La lucha democrática y cívica de masas que se está librando en Ucrania desde noviembre pasado, respalda lo que expresamos ayer en este espacio editorial acerca de que, cuando la gente se decide a salir a la calle para reclamar sus derechos y demandar libertad y democracia, no necesita ser convocada por los políticos. Además, los acontecimientos de Ucrania demuestran igualmente que no es fatalmente necesario apelar al recurso extremo, doloroso y costoso de la violencia armada en cualquier forma, para derrocar a un gobierno dictatorial o para obligarlo a abrir una transición hacia la democracia mediante reformas, pactadas o no.
En realidad, en cualquier país del mundo, cuando los ciudadanos se deciden a luchar masivamente por sus derechos sociales y reivindicaciones económicas, o por la libertad y la democracia, hasta al régimen autoritario más poderoso se le puede socavar y derrotar. No hay dictador en ninguna parte de la tierra que pueda resistir la avalancha popular, aunque recurra a los peores extremos para mantenerse en el poder, como lo hizo el sanguinario dictador libio Muamar Gadafi y como lo está haciendo en Siria el déspota genocida Bashar al Asad.

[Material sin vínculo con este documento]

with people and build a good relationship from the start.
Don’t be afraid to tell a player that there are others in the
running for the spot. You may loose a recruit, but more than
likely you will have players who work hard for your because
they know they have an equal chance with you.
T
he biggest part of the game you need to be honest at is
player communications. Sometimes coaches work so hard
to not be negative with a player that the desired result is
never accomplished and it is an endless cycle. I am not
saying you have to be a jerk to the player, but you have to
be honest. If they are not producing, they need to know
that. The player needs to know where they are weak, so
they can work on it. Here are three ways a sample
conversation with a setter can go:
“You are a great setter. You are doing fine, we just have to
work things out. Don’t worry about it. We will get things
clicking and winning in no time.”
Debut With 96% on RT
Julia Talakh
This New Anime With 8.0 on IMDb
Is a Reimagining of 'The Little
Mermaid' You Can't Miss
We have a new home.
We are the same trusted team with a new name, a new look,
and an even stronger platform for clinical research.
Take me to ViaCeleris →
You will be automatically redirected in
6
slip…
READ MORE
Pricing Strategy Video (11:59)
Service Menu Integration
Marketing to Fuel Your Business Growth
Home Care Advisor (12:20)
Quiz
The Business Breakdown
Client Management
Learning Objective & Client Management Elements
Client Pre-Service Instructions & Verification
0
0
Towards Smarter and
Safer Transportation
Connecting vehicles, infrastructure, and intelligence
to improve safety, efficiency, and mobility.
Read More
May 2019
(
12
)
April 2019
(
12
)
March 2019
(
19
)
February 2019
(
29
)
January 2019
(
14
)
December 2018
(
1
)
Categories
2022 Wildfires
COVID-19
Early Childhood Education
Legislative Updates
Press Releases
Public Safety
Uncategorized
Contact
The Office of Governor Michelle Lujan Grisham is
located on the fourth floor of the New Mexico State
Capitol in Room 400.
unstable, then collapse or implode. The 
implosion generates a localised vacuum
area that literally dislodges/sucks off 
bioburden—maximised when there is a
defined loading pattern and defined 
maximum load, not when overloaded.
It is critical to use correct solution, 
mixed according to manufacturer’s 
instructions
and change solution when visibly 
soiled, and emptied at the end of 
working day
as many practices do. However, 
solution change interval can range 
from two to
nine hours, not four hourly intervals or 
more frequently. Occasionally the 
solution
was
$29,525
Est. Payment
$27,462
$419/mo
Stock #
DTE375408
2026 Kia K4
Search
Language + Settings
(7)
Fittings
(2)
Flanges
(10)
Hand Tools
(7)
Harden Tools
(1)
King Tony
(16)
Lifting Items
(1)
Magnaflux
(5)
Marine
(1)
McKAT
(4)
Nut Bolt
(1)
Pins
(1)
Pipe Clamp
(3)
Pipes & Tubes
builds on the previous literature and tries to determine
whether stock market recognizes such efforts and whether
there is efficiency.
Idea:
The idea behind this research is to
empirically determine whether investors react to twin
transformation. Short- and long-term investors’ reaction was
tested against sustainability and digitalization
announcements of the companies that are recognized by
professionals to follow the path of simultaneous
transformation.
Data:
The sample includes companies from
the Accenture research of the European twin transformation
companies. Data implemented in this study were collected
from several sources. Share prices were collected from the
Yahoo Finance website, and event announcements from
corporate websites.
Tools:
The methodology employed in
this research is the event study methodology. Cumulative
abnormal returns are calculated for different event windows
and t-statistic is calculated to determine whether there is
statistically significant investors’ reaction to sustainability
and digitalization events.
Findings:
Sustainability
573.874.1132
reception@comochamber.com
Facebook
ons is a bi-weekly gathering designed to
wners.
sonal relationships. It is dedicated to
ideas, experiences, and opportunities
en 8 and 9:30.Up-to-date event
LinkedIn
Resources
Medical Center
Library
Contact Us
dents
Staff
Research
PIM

Los ucranianos, por tercera vez en los últimos 22 años se han lanzado masivamente a la calle y han hecho de Maidan —la plaza de la independencia en el centro de Kiev, capital de Ucrania— su bastión de lucha por la independencia, la libertad y la democracia.
La primera vez fue en el año de 1991, cuando el sistema comunista y totalitario de la Unión Soviética (de la cual Ucrania formaba parte a la fuerza) se derrumbó como consecuencia de sus insalvables contradicciones, su irracionalidad y su inviabilidad económica y social.
La segunda ocasión fue en noviembre de 2004, para repudiar el fraude electoral que fraguó el excomunista Victor Yanukóvich para imponerse como presidente de Ucrania, robándole el triunfo al demócrata Víctor Yushenko, quien recibió la mayoría de votos en las urnas electorales. Aquella insurrección cívica del pueblo ucraniano denominada “la revolución naranja” (por el color de la bandera del partido Nasha Ukraína, Nuestra Ucrania, al que habían arrebatado las elecciones), obligó a la repetición de los comicios y el pueblo volvió a elegir a Victor Yushenko, y Yulia Timoshenko, líder del también democrático partido Patria, le fue confiado el cargo de primera ministra.
Lamentablemente, ya en el ejercicio del poder y durante la difícil construcción de la nueva Ucrania democrática, los demócratas ucranianos se dividieron y facilitaron a Victor Yanukóvich la toma del poder por medio de las elecciones y el establecimiento de un régimen autoritario respaldado por Rusia. Algo muy parecido a lo que ocurrió en Nicaragua.
Sin embargo los ucranianos no se desanimaron por las inconsecuencias de los políticos y tampoco se han dejado dominar por el miedo, ni sobornar por las dádivas populistas. Por el contrario, desde noviembre pasado están otra vez en la calle, soportando la brutal represión gubernamental y la inclemencia del clima, convocados por la ilusión de que Ucrania sea parte de Europa democrática —no una neocolonia rusa— y empeñados en reconquistar la democracia y la libertad.